• What is needed
Render every line of the material below as a Markdown table with the columns "No." and "Line", numbering the rows in order. Omit blank lines and the pictures.

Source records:
=== Section Start ===

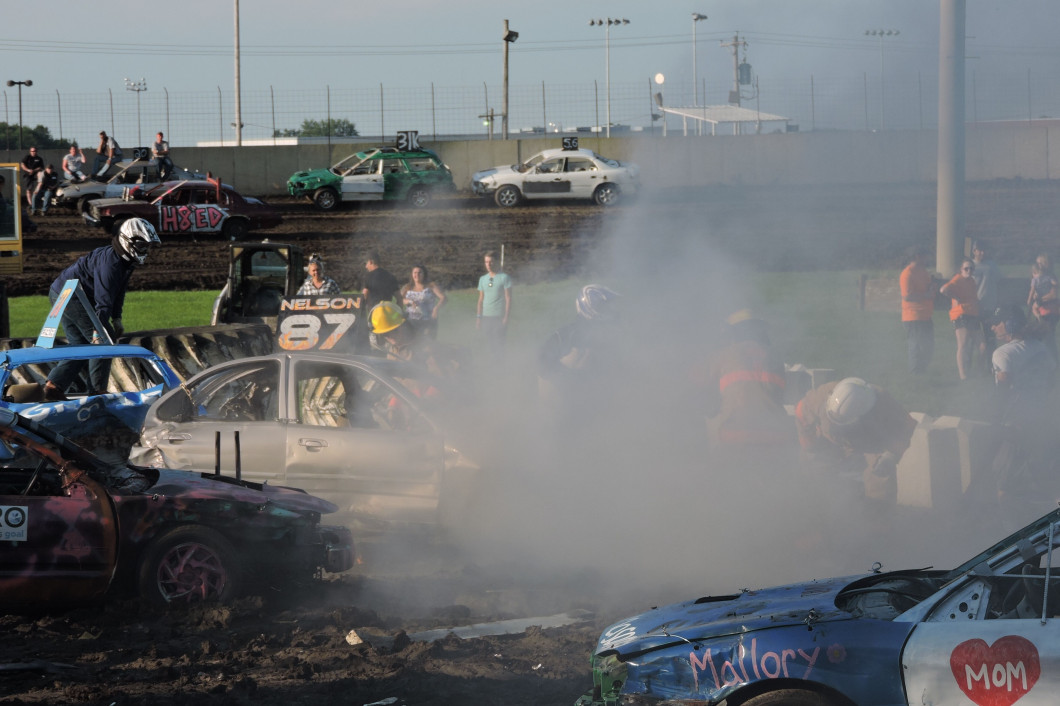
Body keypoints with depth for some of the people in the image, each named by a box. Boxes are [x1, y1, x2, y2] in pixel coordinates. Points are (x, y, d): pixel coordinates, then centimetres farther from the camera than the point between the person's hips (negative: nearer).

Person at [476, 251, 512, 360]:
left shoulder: (504, 277, -2)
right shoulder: (482, 279, 12)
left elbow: (508, 298, -4)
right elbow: (481, 299, 15)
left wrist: (506, 317, -10)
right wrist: (478, 317, 8)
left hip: (499, 317, -5)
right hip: (486, 317, 5)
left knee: (498, 344, -6)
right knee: (489, 344, 7)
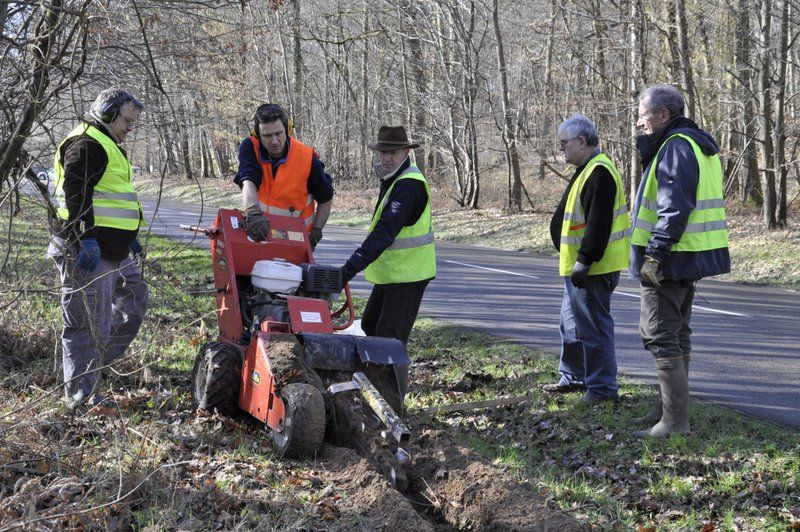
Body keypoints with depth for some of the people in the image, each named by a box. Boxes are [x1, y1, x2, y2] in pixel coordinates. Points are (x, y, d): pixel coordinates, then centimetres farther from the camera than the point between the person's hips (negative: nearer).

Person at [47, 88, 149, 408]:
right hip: (88, 251, -11)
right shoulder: (86, 144, -12)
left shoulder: (108, 146, 22)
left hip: (113, 251, 11)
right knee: (88, 322, -7)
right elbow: (76, 195, -22)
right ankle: (80, 394, -1)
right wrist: (87, 241, -28)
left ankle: (97, 361, 25)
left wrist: (129, 238, 30)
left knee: (135, 300, 18)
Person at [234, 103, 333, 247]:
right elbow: (248, 182, -32)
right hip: (259, 233, 1)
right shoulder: (249, 148, -13)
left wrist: (315, 234, -9)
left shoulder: (307, 158, -15)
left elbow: (326, 199, -1)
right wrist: (253, 214, -51)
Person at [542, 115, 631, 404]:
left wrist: (584, 263, -24)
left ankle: (603, 388, 2)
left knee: (594, 327, -5)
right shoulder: (588, 170, 16)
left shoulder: (599, 173, -19)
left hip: (593, 269, -11)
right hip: (579, 267, 11)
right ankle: (573, 378, 33)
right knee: (572, 323, 20)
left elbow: (598, 225, -25)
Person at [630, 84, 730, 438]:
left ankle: (675, 420, -7)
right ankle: (670, 406, 28)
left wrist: (655, 253, -24)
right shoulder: (698, 144, 16)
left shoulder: (676, 147, -16)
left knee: (660, 336, -8)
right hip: (691, 259, 11)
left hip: (670, 260, -11)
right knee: (678, 334, 18)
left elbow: (675, 208, -24)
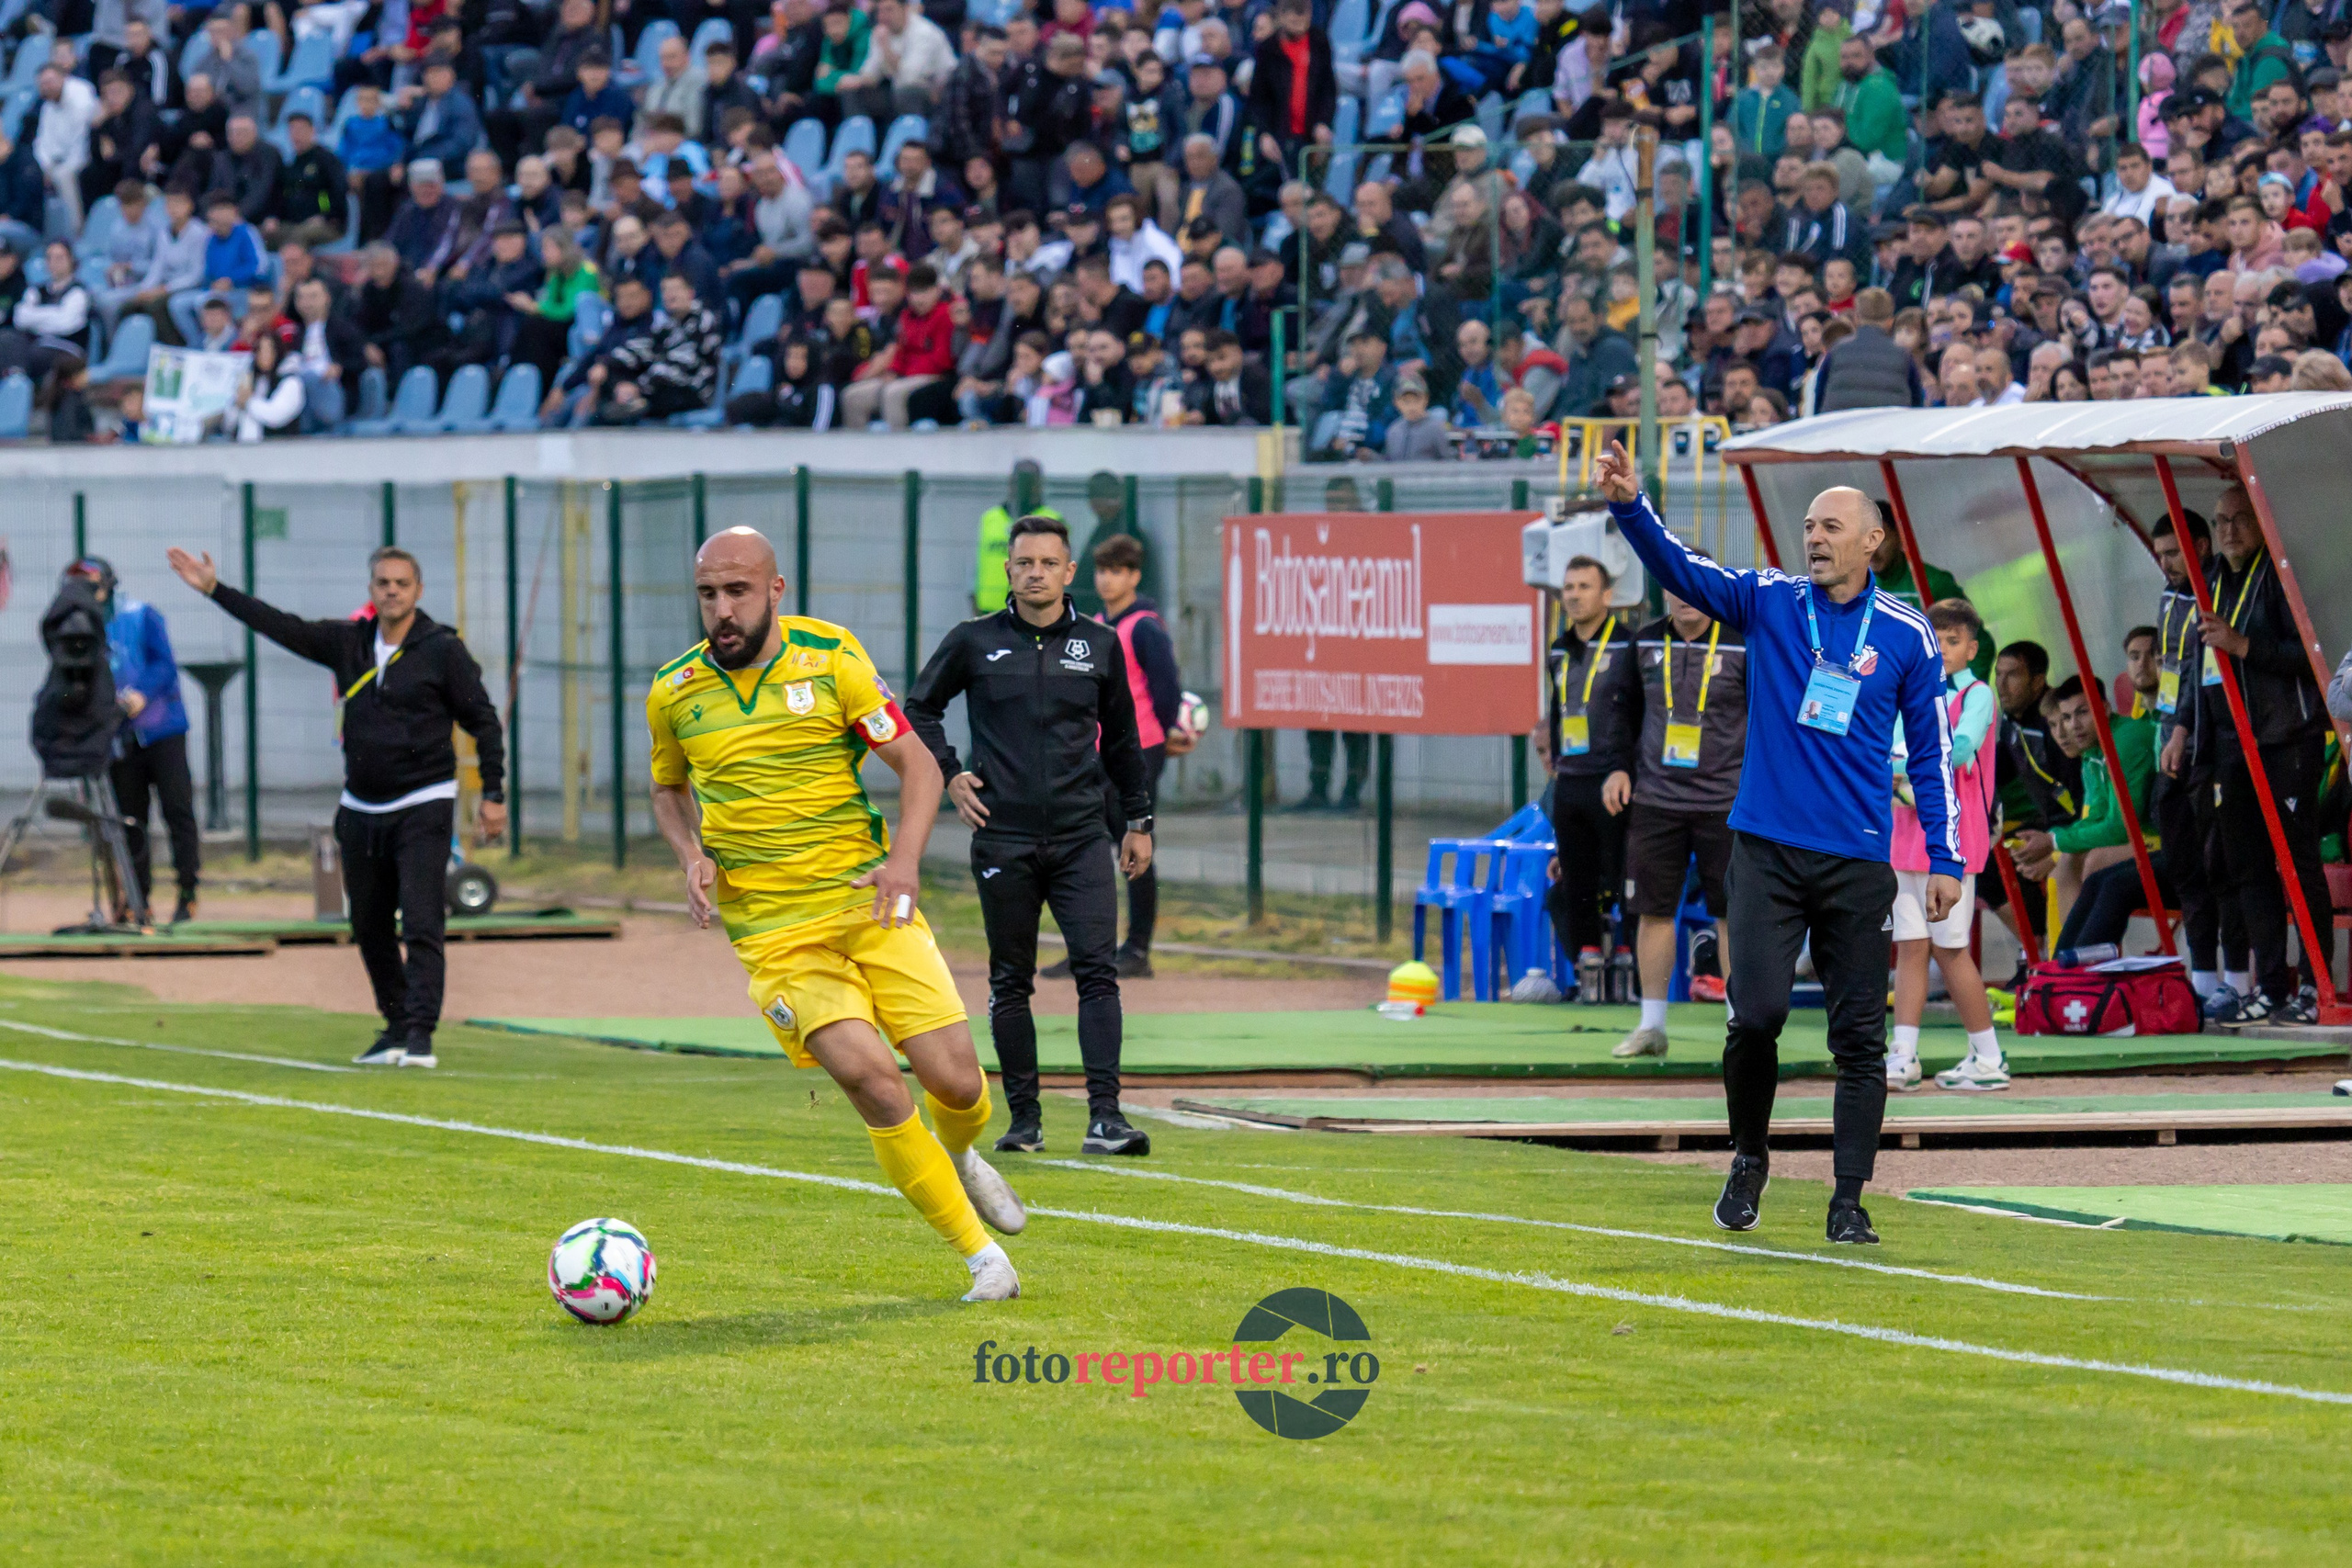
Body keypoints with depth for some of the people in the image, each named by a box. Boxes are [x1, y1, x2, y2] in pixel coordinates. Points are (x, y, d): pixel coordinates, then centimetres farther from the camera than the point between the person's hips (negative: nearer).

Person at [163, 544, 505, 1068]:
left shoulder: (443, 650, -6)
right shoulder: (350, 642, 7)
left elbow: (483, 720, -2)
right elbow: (283, 627, 9)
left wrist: (494, 795, -6)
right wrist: (214, 589, 7)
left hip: (423, 809, -6)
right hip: (360, 810, 6)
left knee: (421, 925, -14)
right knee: (370, 929, 10)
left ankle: (420, 1033, -18)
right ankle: (396, 1026, 21)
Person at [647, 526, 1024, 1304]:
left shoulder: (831, 658, -2)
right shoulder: (673, 693, 3)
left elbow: (917, 764, 2)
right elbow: (668, 789, 22)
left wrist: (905, 857, -15)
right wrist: (691, 854, 1)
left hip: (867, 900, 0)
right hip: (776, 934, 0)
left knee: (955, 1080, -7)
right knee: (871, 1078, -20)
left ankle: (957, 1159, 33)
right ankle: (982, 1256, -6)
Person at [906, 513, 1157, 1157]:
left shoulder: (1100, 646, 8)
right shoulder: (973, 642, 3)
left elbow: (1122, 739, 19)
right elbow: (919, 709, 16)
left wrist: (1137, 820, 17)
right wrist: (950, 774, 3)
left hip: (1081, 836, 0)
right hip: (1003, 837, 0)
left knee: (1098, 971, -11)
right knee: (1010, 982, 5)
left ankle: (1104, 1117, -16)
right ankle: (1024, 1119, 13)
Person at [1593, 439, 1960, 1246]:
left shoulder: (1907, 636, 4)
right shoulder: (1767, 603, 5)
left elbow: (1932, 753, 8)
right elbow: (1679, 568, -8)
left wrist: (1945, 861, 4)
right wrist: (1629, 505, -26)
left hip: (1858, 867, 0)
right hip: (1767, 850, 0)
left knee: (1859, 1035, 1)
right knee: (1757, 1013, -11)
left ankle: (1849, 1202, 8)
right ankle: (1749, 1158, 13)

=== Section End ===

• Solution to the exercise
| No. | Line |
|---|---|
| 1 | Body keypoints with depth for some of the people in the image, each named by a box. Boxes are [x1, y1, x2, y2] in pixel coordinates. Points are (x, y, d): pixel coordinates, then centimetres farther from the camera than the point between the person's hips (negative: nearer). |
| 2 | Person at [476, 251, 512, 360]: |
| 3 | left shoulder: (504, 277, -2) |
| 4 | right shoulder: (482, 279, 12) |
| 5 | left elbow: (508, 298, -4) |
| 6 | right elbow: (481, 299, 15) |
| 7 | left wrist: (506, 317, -10) |
| 8 | right wrist: (478, 317, 8) |
| 9 | left hip: (499, 317, -5) |
| 10 | right hip: (486, 317, 5) |
| 11 | left knee: (498, 344, -6) |
| 12 | right knee: (489, 344, 7) |
| 13 | Body keypoints with depth for some of the people in the image, each named by a box. Boxes are [x1, y1, x2, y2] in pixel coordinates. Points are (x, y, d): pixel coordinates, then centimetres farther from the camera than the point between the person's hips (negative: nearer). |
| 14 | Person at [47, 88, 149, 408]: |
| 15 | right hip: (88, 251, -11) |
| 16 | right shoulder: (86, 144, -12) |
| 17 | left shoulder: (108, 146, 22) |
| 18 | left hip: (113, 251, 11) |
| 19 | right knee: (88, 322, -7) |
| 20 | right elbow: (76, 195, -22) |
| 21 | right ankle: (80, 394, -1) |
| 22 | right wrist: (87, 241, -28) |
| 23 | left ankle: (97, 361, 25) |
| 24 | left wrist: (129, 238, 30) |
| 25 | left knee: (135, 300, 18) |
| 26 | Person at [234, 103, 333, 247]: |
| 27 | right elbow: (248, 182, -32) |
| 28 | right hip: (259, 233, 1) |
| 29 | right shoulder: (249, 148, -13) |
| 30 | left wrist: (315, 234, -9) |
| 31 | left shoulder: (307, 158, -15) |
| 32 | left elbow: (326, 199, -1) |
| 33 | right wrist: (253, 214, -51) |
| 34 | Person at [542, 115, 631, 404]: |
| 35 | left wrist: (584, 263, -24) |
| 36 | left ankle: (603, 388, 2) |
| 37 | left knee: (594, 327, -5) |
| 38 | right shoulder: (588, 170, 16) |
| 39 | left shoulder: (599, 173, -19) |
| 40 | left hip: (593, 269, -11) |
| 41 | right hip: (579, 267, 11) |
| 42 | right ankle: (573, 378, 33) |
| 43 | right knee: (572, 323, 20) |
| 44 | left elbow: (598, 225, -25) |
| 45 | Person at [630, 84, 730, 438]: |
| 46 | left ankle: (675, 420, -7) |
| 47 | right ankle: (670, 406, 28) |
| 48 | left wrist: (655, 253, -24) |
| 49 | right shoulder: (698, 144, 16) |
| 50 | left shoulder: (676, 147, -16) |
| 51 | left knee: (660, 336, -8) |
| 52 | right hip: (691, 259, 11) |
| 53 | left hip: (670, 260, -11) |
| 54 | right knee: (678, 334, 18) |
| 55 | left elbow: (675, 208, -24) |
| 56 | Body keypoints with depth for some of the people in the image, each named by a box. Boxes are [x1, y1, x2, y2] in pixel coordinates. Points are (x, y, d): pixel coordinates, then centimetres farther from the camera than the point between the person's hips (negative: nearer). |
| 57 | Person at [163, 544, 505, 1068]: |
| 58 | left shoulder: (443, 650, -6) |
| 59 | right shoulder: (350, 642, 7) |
| 60 | left elbow: (483, 720, -2) |
| 61 | right elbow: (283, 627, 9) |
| 62 | left wrist: (494, 795, -6) |
| 63 | right wrist: (214, 589, 7) |
| 64 | left hip: (423, 809, -6) |
| 65 | right hip: (360, 810, 6) |
| 66 | left knee: (421, 925, -14) |
| 67 | right knee: (370, 929, 10) |
| 68 | left ankle: (420, 1033, -18) |
| 69 | right ankle: (396, 1026, 21) |
| 70 | Person at [647, 526, 1024, 1304]: |
| 71 | left shoulder: (831, 658, -2) |
| 72 | right shoulder: (673, 693, 3) |
| 73 | left elbow: (917, 764, 2) |
| 74 | right elbow: (668, 789, 22) |
| 75 | left wrist: (905, 857, -15) |
| 76 | right wrist: (691, 854, 1) |
| 77 | left hip: (867, 900, 0) |
| 78 | right hip: (776, 934, 0) |
| 79 | left knee: (955, 1080, -7) |
| 80 | right knee: (871, 1078, -20) |
| 81 | left ankle: (957, 1159, 33) |
| 82 | right ankle: (982, 1256, -6) |
| 83 | Person at [906, 513, 1157, 1157]: |
| 84 | left shoulder: (1100, 646, 8) |
| 85 | right shoulder: (973, 642, 3) |
| 86 | left elbow: (1122, 739, 19) |
| 87 | right elbow: (919, 709, 16) |
| 88 | left wrist: (1137, 820, 17) |
| 89 | right wrist: (950, 774, 3) |
| 90 | left hip: (1081, 836, 0) |
| 91 | right hip: (1003, 837, 0) |
| 92 | left knee: (1098, 971, -11) |
| 93 | right knee: (1010, 982, 5) |
| 94 | left ankle: (1104, 1117, -16) |
| 95 | right ankle: (1024, 1119, 13) |
| 96 | Person at [1593, 439, 1960, 1246]: |
| 97 | left shoulder: (1907, 636, 4) |
| 98 | right shoulder: (1767, 603, 5) |
| 99 | left elbow: (1932, 753, 8) |
| 100 | right elbow: (1679, 568, -8) |
| 101 | left wrist: (1945, 861, 4) |
| 102 | right wrist: (1629, 505, -26) |
| 103 | left hip: (1858, 867, 0) |
| 104 | right hip: (1767, 850, 0) |
| 105 | left knee: (1859, 1035, 1) |
| 106 | right knee: (1757, 1013, -11) |
| 107 | left ankle: (1849, 1202, 8) |
| 108 | right ankle: (1749, 1158, 13) |